Соседка бросила на меня странный взгляд.
– Ей и в самом деле плохо с сердцем, – ответила она неуверенно. – Но она отказывается от «Скорой»…
– То есть?
– Видите ли… Агния, вы не могли бы зайти? Ну хоть послушаете ее, пульс там… Может, и ничего страшного, а?
Прихватив стетоскоп и тонометр, я поспешила за Люсьеной. Старушка оказалась не в столь уж тяжелом состоянии, но она, судя по всему, перенервничала, а потому давление здорово подскочило. Дав Ольге Сергеевне капотен, я прошла на кухню за Люсьеной. Меня удивило, что женщина аккуратно прикрыла за нами дверь. Тяжело вздохнув, она опустилась на стул напротив дивана, на котором устроилась я.
– Только вы Антону не рассказывайте, пожалуйста, – она страшно боится, что он узнает!

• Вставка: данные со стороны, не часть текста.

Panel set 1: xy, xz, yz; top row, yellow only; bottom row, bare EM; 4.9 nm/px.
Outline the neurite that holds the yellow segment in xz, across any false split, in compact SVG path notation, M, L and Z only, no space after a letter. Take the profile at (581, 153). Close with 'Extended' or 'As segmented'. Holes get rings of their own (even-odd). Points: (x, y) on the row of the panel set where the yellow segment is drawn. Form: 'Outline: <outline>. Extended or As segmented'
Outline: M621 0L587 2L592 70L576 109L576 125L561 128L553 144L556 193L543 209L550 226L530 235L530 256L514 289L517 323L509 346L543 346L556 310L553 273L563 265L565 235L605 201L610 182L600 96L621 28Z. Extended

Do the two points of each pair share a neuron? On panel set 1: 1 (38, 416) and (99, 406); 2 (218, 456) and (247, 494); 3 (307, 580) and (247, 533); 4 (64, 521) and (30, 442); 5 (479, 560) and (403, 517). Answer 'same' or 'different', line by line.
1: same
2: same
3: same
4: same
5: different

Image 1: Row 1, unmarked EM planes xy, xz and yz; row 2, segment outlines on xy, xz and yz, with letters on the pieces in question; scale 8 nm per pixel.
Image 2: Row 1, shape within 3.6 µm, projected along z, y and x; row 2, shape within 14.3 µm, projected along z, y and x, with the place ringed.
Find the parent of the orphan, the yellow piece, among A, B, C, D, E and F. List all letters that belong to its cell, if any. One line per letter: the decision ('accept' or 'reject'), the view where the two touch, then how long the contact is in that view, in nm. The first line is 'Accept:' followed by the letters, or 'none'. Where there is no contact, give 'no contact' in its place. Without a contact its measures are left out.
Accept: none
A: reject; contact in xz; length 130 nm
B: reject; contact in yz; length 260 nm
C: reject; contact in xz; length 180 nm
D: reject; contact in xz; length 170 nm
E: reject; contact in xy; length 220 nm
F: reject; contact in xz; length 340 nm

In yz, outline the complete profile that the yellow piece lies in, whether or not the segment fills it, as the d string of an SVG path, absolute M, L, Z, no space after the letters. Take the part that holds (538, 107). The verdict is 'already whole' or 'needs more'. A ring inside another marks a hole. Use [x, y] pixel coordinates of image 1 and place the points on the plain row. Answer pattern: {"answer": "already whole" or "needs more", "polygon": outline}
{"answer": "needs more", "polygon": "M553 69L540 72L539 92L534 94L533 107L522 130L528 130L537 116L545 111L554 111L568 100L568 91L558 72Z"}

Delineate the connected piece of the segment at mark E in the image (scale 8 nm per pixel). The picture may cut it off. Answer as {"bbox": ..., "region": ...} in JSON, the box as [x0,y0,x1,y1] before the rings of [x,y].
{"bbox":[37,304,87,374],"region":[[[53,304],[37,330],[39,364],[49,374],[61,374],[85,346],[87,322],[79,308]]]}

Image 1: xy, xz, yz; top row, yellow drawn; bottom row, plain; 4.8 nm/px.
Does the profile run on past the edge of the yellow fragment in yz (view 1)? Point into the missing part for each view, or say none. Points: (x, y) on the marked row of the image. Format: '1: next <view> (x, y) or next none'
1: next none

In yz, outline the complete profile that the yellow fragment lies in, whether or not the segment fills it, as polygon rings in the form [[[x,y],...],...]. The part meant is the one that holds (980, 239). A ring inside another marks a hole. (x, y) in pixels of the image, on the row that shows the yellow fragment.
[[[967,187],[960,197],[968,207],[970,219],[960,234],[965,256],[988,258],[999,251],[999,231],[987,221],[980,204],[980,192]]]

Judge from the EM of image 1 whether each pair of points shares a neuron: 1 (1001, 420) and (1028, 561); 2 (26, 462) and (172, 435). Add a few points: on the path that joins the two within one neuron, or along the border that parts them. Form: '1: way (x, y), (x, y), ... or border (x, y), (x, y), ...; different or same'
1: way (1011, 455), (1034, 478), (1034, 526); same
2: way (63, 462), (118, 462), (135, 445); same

Антона, мужа Люсьены, я вижу крайне редко и с трудом могу представить себе тему беседы с ним – мы едва здороваемся! Об этом факте я и напомнила Люсьене. Испустив еще один вздох, она сказала:
– Видите ли, тут такое случилось… Даже не знаю, с чего начать! Короче говоря, вчера свекровь ходила в поликлинику…
* * *
– А сегодня утром ей позвонили – якобы из поликлиники, – говорила я, раскладывая по тарелкам еду. Дэн пришел не один, а с Денисом и Шуриком, с которыми в последнее время сблизился. Денис, сын моей покойной подруги, тоже врач – вернее, ординатор, а Шурик – вундеркинд-вирусолог, однажды в прямом смысле слова спасший мне жизнь[2]. Отец Шурика тогда умер, подхватив вирус, против которого он с бригадой ученых пытался найти вакцину, но «эстафету» подхватил его приемный сын. Все парни очень разные. Мой сынуля – мальчик несколько богемного склада, чему в немалой степени способствует род его занятий. Дэн – художник и учится на компьютерного дизайнера, хоть мне и не слишком нравится его перспектива работы в клубах и прочих увеселительных заведениях. Дэн уже сейчас вхож во многие клубы города, поэтому за его карьеру я спокойна – чего не скажу о круге его общения. Однако Денис и Шурик – лучшие, с кем он мог бы подружиться. Денис сильный, прекрасно физически развитый, обожает спорт, в особенности экстремальный. Некоторое время назад мне немалого труда стоило оторвать его от боев без правил, где он мог бесславно окончить свои молодые дни. Шурик, погруженный в науку, загадочен, язвителен и умен, и все же он как-то нашел общий язык с Дэном и Денисом. Таким образом, в этот день за моим столом одновременно оказались три симпатичных представителя молодого поколения мужеского пола, и передо мной стояла нелегкая задача их накормить.